If you are familiar with composting toilets of the past, you may be surprised to learn that today’s systems have changed a lot. The composting toilets of yesteryear, those large, unattractive, and potentially smelly commodes, are gone. Today’s composting toilets are guaranteed 100% odorless, and they feature clean, sleek, modern designs that fit into any upscale residential bathroom. Composting toilets aren’t just for extreme conservationists anymore. Whether you believe it or not, they may be the next ultra-eco friendly product that’s poised to go mainstream.
When we talk about composting toilets, we’re not talking about latrines, outhouses, or trench pits. In fact, some of the newest composting toilets look so much like traditional fixtures, guests in your home may not even realize that it isn’t a regular toilet. Modern, high-tech composting toilets often feature a water flushing toilet fixture in the bathroom, connected by standard PVC plumbing pipe to a central composting unit located in the basement of your home. The primary benefit: you, your family, and guests in your home can use a regular flushing toilet and the compost is then transported to a central unit in the basement where it is processed.
The most important facet of today’s composting toilet systems is that they are guaranteed odorless. Regardless of whether you’re using a central composting system, as described above, or a self-contained unit, where the composting drum is contained within the toilet itself, all modern composting toilets are outfitted with a fan and venting system that prevents any possible odor from entering the bathroom. People who have made the switch to composting toilets often times say that they smell even less than their old traditional toilets. Think of it like having an additional fan in your bathroom, only this fan is actually inside the toilet itself.

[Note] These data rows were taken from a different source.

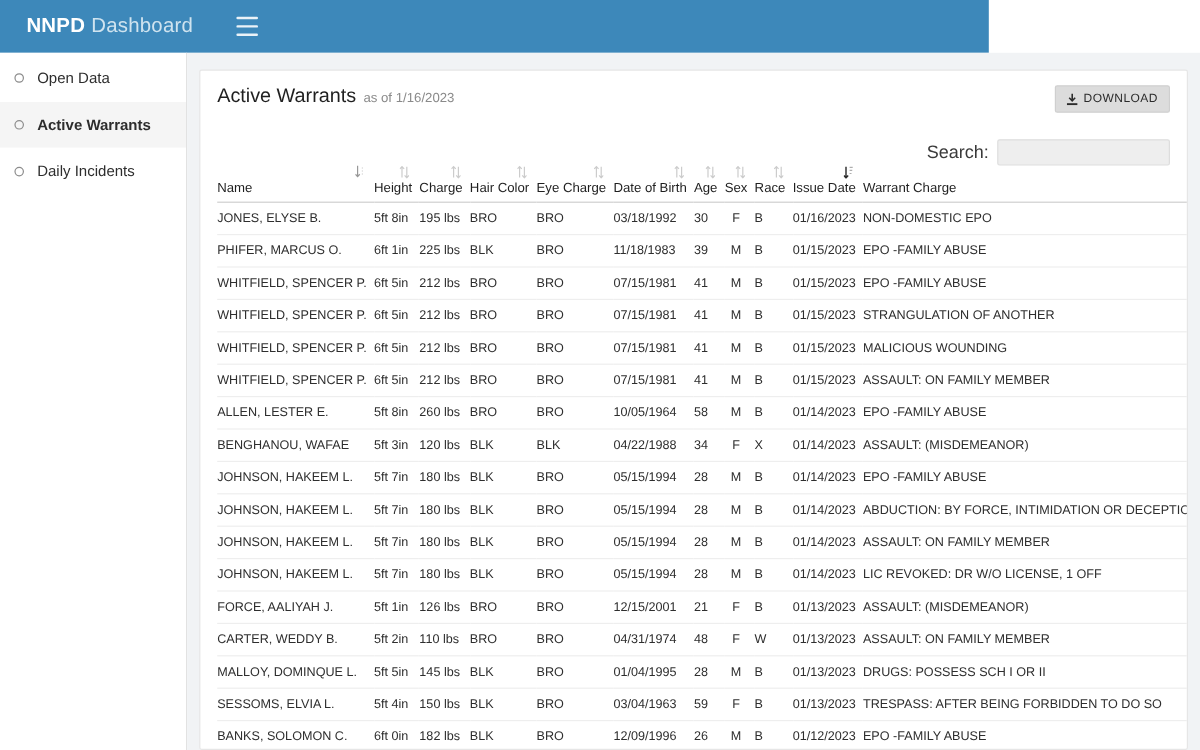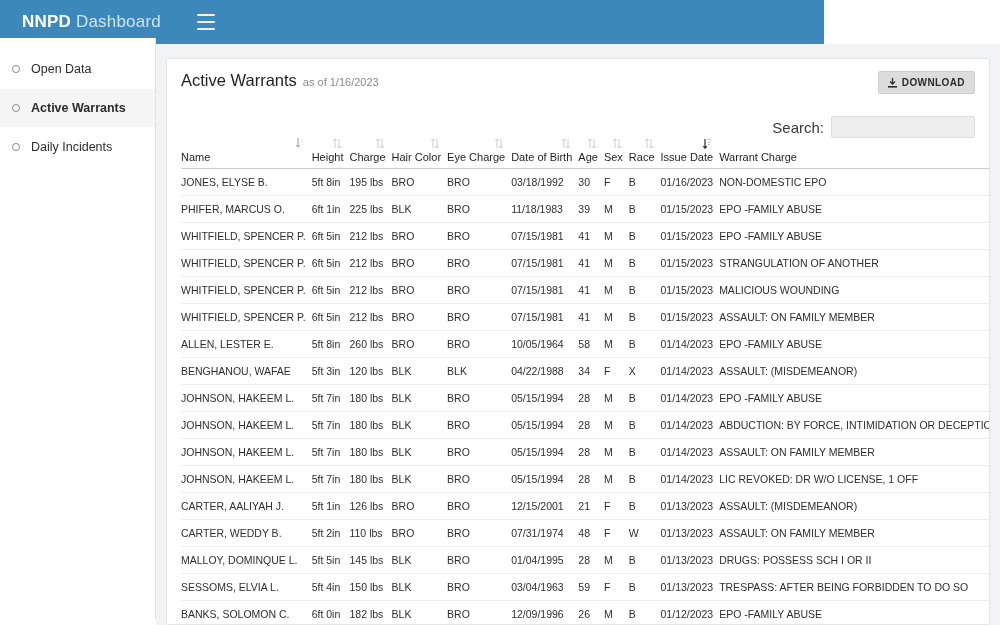--- a/index.html
+++ b/index.html
@@ -44,11 +44,11 @@
 
   
   .sidebar {
-    position: absolute; top: 38px; left: 0;
+    position: absolute; top: 44px; left: 0;
     width: 156px; height: 581px;
     background: #ffffff;
     border-right: 1px solid #e2e2e2;
-    padding-top: 12px;
+    padding-top: 2px;
   }
   .nav-item {
     display: flex; align-items: center;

While it may be difficult to imagine your mom or grandmother trading in their standard porcelain fixture for a compost toilet, stop and think about the potential cost savings. Many of today’s composting toilet systems require no water, which is one of the biggest expenses in maintaining a traditional toilet system. Americans flush thousands of gallons of fresh drinking water down their toilets every day, just to transport waste from one location to another. And the really ludicrous part of all this is that once the wastewater reaches its final destination, a huge amount of energy and chemicals will then be used to separate out and dispose of the waste and treat the water to make it drinkable again. As more and more U.S. cities face water shortages and price increases in their water bills, composting toilets may suddenly sound like a more attractive option.

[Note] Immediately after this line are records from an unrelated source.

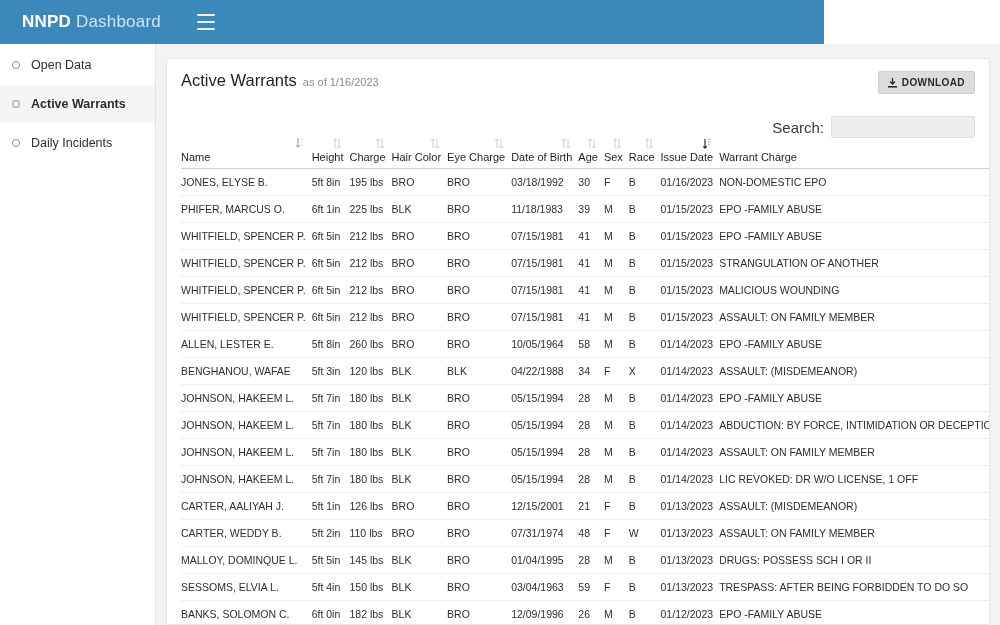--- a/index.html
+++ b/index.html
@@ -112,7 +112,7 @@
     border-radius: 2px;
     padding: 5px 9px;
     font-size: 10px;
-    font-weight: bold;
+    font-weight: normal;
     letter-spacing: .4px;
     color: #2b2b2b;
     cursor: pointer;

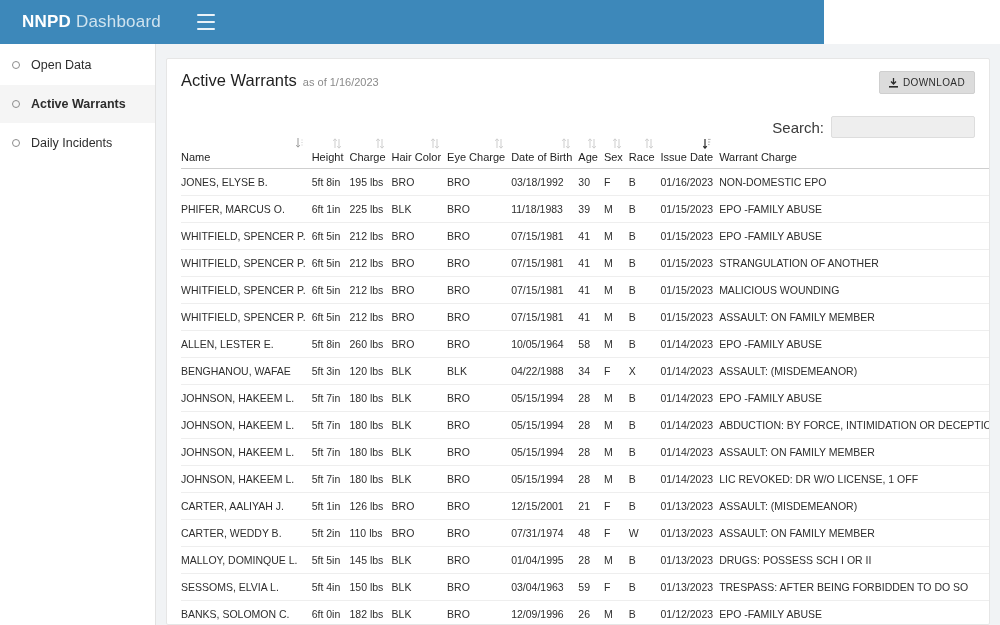--- a/index.html
+++ b/index.html
@@ -175,7 +175,7 @@
   .c-eye    { width: 52px; }
   .c-dob    { width: 70px; }
   .c-age    { width: 30px; }
-  .c-sex    { width: 28px; }
+  .c-sex    { width: 28px; text-align: center; }
   .c-race   { width: 32px; }
   .c-issue  { width: 62px; }
   .c-charge { width: auto; }

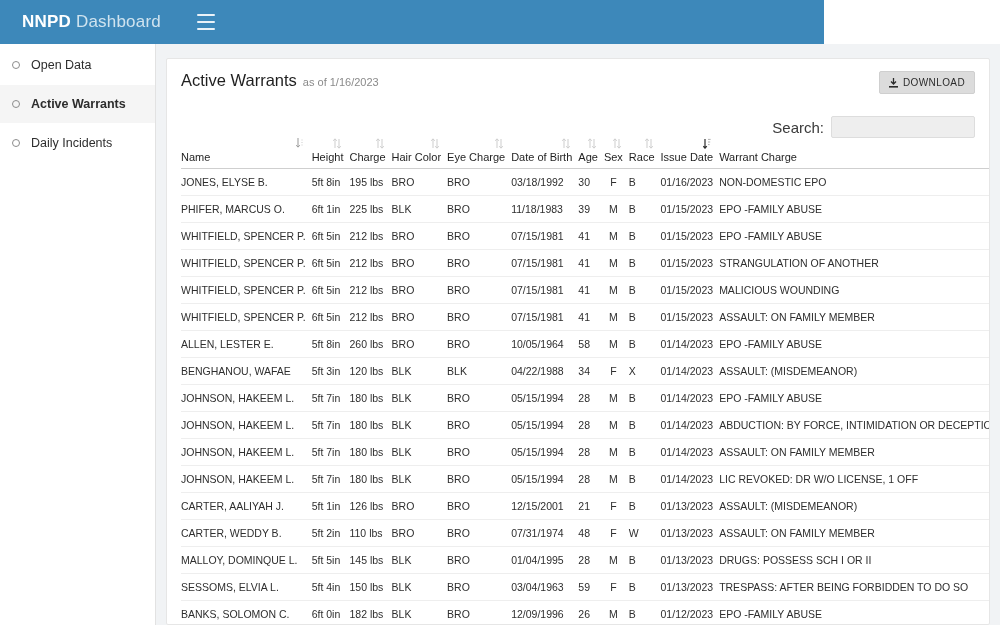--- a/index.html
+++ b/index.html
@@ -491,7 +491,7 @@
               <td class="c-charge">LIC REVOKED: DR W/O LICENSE, 1 OFF</td>
             </tr>
             <tr>
-              <td class="c-name">CARTER, AALIYAH J.</td>
+              <td class="c-name">FORCE, AALIYAH J.</td>
               <td class="c-height">5ft 1in</td>
               <td class="c-weight">126 lbs</td>
               <td class="c-hair">BRO</td>

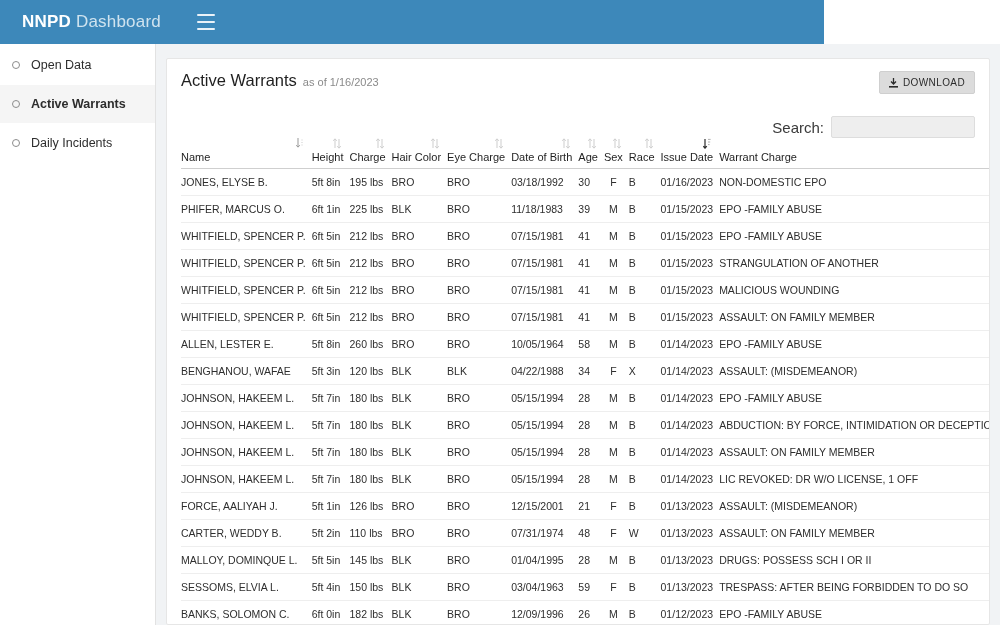--- a/index.html
+++ b/index.html
@@ -509,7 +509,7 @@
               <td class="c-weight">110 lbs</td>
               <td class="c-hair">BRO</td>
               <td class="c-eye">BRO</td>
-              <td class="c-dob">07/31/1974</td>
+              <td class="c-dob">04/31/1974</td>
               <td class="c-age">48</td>
               <td class="c-sex">F</td>
               <td class="c-race">W</td>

After the initial shock factor of waste management taking place in your home rather than somewhere else, most people begin to realize how much sense these systems make. The cost of a new composting toilet, while expensive, is still only a fraction of the cost of a new septic system. In addition to the up-front cost savings, there are residual savings as well, when you factor in reduced water bills and septic or sewer costs. While it’s true that composting toilets still make a lot of sense in rural and remote areas, cabins, outposts, and parks, it’s also true that modern composting toilet systems are poised to make their way into urban areas, too. The modern composting toilet is ready for mainstream residential homes, just as soon as the public is ready to welcome them in.